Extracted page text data
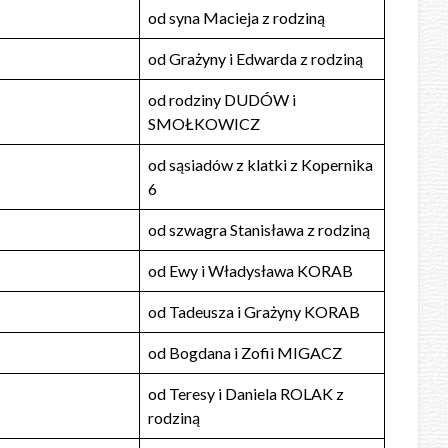
od syna Macieja z rodziną
od Grażyny i Edwarda z rodziną
od rodziny DUDÓW i
SMOŁKOWICZ
od sąsiadów z klatki z Kopernika
6
od szwagra Stanisława z rodziną
od Ewy i Władysława KORAB
od Tadeusza i Grażyny KORAB
od Bogdana i Zofii MIGACZ
od Teresy i Daniela ROLAK z
rodziną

> Required work:
Which lines in the listing contain the string "Grażyny"? Copy each of them.

> Exercise answer:
od Grażyny i Edwarda z rodziną
od Tadeusza i Grażyny KORAB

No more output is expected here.